CF 1440B - Sum of Medians

We are given a sorted list of $nk$ numbers and asked to split it into $k$ groups, each containing exactly $n$ elements.

CF 1440B - Sum of Medians

Rating: 900
Tags: greedy, math
Solve time: 1m 11s
Verified: yes

Solution

Problem Understanding

We are given a sorted list of $nk$ numbers and asked to split it into $k$ groups, each containing exactly $n$ elements. Once the split is done, we compute the median of each group using the upper middle position in its sorted order, and we want the sum of all these medians to be as large as possible.

The key constraint is that we are not free to reorder the input array arbitrarily inside groups without cost, but the global array is already sorted. The task is entirely about how to partition consecutive values into groups so that the selected median positions become as large as possible.

The constraints allow up to $2 \cdot 10^5$ total elements across all test cases. This immediately rules out any solution that tries to simulate all possible partitions or repeatedly sort subsets. Any approach must essentially be linear in the array size per test case, or at worst $O(nk \log(nk))$, though sorting is unnecessary because the array is already sorted.

A subtle edge case appears when $n = 1$. In that situation, every element is its own median, so the answer is just the sum of the array. A naive grouping strategy that tries to “balance” groups can easily miss this simplification.

Another non-obvious corner case occurs when $k = 1$. Then we have only one group, so the answer is simply the median of the entire array, i.e. the element at index $\lceil nk/2 \rceil$.

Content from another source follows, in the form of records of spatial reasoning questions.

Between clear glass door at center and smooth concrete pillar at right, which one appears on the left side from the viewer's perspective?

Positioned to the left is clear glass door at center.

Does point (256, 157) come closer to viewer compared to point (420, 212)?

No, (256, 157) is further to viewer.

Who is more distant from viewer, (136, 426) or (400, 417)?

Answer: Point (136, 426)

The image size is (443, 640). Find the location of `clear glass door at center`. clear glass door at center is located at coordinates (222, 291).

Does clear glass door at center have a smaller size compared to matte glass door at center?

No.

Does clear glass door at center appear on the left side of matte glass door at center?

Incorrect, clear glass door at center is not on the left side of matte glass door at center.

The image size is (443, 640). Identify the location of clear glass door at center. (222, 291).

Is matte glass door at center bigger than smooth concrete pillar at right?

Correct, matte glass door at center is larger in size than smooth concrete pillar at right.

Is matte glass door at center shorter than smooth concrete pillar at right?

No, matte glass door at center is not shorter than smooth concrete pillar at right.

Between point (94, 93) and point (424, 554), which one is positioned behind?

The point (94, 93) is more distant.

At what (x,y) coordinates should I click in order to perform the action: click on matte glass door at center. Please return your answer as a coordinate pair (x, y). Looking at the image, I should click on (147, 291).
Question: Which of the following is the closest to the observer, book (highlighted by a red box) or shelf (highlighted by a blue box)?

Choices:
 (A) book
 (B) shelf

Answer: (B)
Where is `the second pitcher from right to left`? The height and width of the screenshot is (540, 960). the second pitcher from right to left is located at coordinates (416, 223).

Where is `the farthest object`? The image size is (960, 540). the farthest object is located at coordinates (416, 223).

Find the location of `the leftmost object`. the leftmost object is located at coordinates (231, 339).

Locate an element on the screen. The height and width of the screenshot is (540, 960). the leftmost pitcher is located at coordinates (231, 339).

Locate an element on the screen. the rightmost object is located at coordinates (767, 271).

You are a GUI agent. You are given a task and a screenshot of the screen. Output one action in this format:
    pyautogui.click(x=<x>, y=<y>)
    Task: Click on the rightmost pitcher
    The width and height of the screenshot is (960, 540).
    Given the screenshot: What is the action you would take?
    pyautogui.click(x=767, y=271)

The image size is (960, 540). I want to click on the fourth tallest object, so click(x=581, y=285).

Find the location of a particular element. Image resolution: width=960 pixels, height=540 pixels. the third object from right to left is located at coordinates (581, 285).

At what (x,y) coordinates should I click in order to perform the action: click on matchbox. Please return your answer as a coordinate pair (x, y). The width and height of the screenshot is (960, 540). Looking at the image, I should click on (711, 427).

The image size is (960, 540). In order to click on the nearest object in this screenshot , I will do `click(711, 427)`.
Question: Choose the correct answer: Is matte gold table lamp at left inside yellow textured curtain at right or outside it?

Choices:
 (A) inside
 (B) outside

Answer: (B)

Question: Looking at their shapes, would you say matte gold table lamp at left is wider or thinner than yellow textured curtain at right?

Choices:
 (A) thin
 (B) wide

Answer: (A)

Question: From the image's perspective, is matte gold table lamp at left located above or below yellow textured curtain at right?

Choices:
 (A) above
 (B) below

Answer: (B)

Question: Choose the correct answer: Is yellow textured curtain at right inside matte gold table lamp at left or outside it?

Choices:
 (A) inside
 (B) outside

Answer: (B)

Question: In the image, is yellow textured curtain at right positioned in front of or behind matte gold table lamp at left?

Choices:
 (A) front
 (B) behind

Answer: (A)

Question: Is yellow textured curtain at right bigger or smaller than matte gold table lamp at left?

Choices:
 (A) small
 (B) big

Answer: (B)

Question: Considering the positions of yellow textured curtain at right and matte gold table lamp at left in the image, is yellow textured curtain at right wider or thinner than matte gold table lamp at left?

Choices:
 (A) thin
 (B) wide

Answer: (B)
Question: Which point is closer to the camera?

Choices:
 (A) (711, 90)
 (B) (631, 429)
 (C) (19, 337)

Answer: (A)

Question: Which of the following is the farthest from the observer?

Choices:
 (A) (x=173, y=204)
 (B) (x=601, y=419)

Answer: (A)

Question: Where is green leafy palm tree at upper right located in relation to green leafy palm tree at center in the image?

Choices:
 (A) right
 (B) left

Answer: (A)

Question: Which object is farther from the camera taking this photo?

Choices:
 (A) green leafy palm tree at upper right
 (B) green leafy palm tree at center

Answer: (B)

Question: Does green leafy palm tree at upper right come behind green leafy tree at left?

The main difficulty arises when both $n$ and $k$ are large, because we must decide how to distribute elements so that medians come from the largest possible available values.

Approaches

If we think about brute force, we would try all possible ways to split the sorted array into $k$ groups of size $n$. Even if we restrict ourselves to maintaining order, the number of ways to choose positions is combinatorial, on the order of multinomial coefficients. For $nk \le 2000$, this is already infeasible; for $2 \cdot 10^5$, it is completely impossible.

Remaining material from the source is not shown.